Iowa Killjoys Won’t Let Donald Trump Land Helicopter in Middle of State Fair

Donald Trump walks past his helicopter.
Donald Trump wants the children of Iowa to experience the greatest helicopter in the history of the United States.

Photo by Jeffrey MacMillan for The Washington Post via Getty Images

There’s not a lot right now that can put the brakes on Donald Trump, but he has apparently been thwarted in his latest quest to bigfoot the Republican primary by the bosses of the Iowa State Fair.

The British tabloid the Daily Mail published an interview with Trump Thursday in which the candidate talked excitedly about Iowa’s “World’s Fair,” which gets underway in early August, and where Trump was planning on bringing his 12-passenger Sikorsky helicopter to entertain the kids and prevent any attention from accidentally being paid to any of his 2016 rivals.

“We’re going to fly it out to Iowa and I’m going to have it there,” he said in his Manhattan office, initially referring to the annual event as “The World’s Fair.”

“I look forward to that. I went there once years ago,” he said. “It was so great. So many people.”

And so many Republican primary voters. With children.

“I’m going to try giving kids lifts in the helicopter,” he said near the end of a half-hour interview that ranged in topics from high finance to Hillary Clinton’s “low class.”

“You know, young kids. Yeah!” Trump said, sounding like a kid who’s just built his first pinewood derby car.

Sadly for Trump, and the many cable television producers looking forward to video of him being mobbed by hordes of helicopter-crazed children, state fair officials say a Trump touchdown “will not be happening” at the fair. “Trump did not ask for permission to do so, nor would he be granted permission if he does indeed seek it,” according to the Des Moines Register.
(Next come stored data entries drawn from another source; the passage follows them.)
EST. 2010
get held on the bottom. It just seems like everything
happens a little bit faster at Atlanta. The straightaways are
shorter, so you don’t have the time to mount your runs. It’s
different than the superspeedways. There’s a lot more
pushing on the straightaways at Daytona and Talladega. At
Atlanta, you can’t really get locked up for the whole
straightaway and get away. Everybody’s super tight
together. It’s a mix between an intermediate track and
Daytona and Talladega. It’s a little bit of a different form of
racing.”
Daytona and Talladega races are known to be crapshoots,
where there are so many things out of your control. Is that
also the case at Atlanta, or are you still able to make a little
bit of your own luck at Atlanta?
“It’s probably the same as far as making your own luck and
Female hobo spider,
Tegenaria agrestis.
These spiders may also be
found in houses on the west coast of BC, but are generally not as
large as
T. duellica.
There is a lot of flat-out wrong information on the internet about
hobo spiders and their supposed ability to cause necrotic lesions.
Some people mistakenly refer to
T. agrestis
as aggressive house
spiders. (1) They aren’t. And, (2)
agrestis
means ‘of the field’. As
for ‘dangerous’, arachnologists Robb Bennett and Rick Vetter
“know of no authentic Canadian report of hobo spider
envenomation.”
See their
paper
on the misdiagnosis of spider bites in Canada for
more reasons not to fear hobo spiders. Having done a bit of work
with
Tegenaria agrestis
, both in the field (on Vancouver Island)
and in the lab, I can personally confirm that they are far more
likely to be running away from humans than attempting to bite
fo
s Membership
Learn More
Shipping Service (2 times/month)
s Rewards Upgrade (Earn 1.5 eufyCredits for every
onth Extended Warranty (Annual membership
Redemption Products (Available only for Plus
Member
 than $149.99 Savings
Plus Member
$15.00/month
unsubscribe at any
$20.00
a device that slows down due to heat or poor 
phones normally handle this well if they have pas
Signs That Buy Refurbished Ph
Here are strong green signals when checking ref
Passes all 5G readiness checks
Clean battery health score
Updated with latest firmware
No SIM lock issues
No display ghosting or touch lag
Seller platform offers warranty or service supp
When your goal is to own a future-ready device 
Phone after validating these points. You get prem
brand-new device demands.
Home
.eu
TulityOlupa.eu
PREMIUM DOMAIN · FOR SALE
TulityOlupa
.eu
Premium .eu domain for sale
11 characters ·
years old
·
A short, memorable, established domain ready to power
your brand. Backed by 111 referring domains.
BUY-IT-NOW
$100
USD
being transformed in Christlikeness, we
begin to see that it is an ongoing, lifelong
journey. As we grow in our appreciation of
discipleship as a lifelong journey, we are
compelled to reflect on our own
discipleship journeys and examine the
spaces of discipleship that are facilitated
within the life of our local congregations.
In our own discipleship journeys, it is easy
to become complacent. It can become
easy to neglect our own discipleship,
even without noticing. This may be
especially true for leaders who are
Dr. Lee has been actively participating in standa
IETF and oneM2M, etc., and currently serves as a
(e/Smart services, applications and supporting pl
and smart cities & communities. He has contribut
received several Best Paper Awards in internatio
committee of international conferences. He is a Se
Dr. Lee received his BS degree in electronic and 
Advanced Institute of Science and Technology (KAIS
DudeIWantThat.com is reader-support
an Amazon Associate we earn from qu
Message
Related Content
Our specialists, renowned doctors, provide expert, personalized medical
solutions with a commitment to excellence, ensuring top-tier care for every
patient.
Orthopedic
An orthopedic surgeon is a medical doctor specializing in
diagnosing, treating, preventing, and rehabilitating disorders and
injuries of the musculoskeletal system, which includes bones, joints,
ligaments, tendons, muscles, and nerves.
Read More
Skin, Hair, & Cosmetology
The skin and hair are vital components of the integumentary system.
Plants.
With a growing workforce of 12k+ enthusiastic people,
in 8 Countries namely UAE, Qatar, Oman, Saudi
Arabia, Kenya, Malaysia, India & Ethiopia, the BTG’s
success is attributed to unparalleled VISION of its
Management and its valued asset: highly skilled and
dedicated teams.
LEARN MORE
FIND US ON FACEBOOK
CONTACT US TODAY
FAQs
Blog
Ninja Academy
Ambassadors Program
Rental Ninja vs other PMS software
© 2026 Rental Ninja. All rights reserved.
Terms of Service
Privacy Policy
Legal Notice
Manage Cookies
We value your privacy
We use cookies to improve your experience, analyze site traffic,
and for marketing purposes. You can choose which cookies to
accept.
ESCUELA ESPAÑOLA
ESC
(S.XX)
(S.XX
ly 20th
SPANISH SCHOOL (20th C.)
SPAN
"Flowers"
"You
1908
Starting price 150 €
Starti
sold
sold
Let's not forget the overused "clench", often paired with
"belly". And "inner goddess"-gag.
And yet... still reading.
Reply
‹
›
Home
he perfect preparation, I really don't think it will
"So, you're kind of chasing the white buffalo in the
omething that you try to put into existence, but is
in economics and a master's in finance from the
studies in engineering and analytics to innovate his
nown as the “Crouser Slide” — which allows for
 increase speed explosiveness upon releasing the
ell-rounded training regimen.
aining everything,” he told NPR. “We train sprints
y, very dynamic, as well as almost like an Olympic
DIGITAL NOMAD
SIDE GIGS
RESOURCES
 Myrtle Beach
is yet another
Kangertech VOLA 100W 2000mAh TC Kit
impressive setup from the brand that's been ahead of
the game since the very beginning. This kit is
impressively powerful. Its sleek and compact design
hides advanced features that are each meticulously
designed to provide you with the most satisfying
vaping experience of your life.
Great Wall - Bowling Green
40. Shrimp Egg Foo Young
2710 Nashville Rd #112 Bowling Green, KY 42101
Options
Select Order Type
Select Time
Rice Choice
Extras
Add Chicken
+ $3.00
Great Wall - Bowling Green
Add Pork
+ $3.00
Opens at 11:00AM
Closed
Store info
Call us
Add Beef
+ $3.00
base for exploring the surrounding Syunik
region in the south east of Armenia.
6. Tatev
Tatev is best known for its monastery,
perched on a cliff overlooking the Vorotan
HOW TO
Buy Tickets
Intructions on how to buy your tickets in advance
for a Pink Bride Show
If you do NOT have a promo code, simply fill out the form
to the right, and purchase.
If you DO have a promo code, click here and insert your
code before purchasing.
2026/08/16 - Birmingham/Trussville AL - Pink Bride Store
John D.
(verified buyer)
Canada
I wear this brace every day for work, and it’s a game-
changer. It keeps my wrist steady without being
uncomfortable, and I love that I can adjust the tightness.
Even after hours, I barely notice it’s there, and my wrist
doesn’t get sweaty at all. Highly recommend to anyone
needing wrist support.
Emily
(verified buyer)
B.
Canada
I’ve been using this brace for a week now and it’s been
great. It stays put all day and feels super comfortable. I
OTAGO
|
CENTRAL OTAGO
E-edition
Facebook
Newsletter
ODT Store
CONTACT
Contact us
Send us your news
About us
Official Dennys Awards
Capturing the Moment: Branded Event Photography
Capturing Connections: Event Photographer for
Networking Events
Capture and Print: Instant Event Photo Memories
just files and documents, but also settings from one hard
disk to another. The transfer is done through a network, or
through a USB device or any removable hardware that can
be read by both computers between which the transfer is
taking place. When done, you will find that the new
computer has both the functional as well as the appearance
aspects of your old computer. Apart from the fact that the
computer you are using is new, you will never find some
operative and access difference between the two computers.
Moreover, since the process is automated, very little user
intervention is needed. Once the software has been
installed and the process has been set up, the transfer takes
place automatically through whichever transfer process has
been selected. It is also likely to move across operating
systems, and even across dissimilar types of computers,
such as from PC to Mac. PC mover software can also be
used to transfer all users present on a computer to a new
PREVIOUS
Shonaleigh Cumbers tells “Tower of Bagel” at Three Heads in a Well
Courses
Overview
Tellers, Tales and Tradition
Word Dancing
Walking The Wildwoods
Trump could still find a way to land somewhere near the fairgrounds, but it might be better to deploy this particular stunt at a different event anyhow. Maybe Trump hasn’t spent much time on the ground at the Iowa State Fair, where outrageous, borderline-dangerous foodstuffs are an indispensible part of its storied culture. Does he really want to use a $7 milllion chopper full of cream-colored Italian leather and gold-plated seatbelt buckles to take 10 children who’ve been stuffed with Deep Fried Nacho Balls and Ultimate Bacon Brisket Bombs, then baked all day in the midwestern sun, on their first helicopter ride?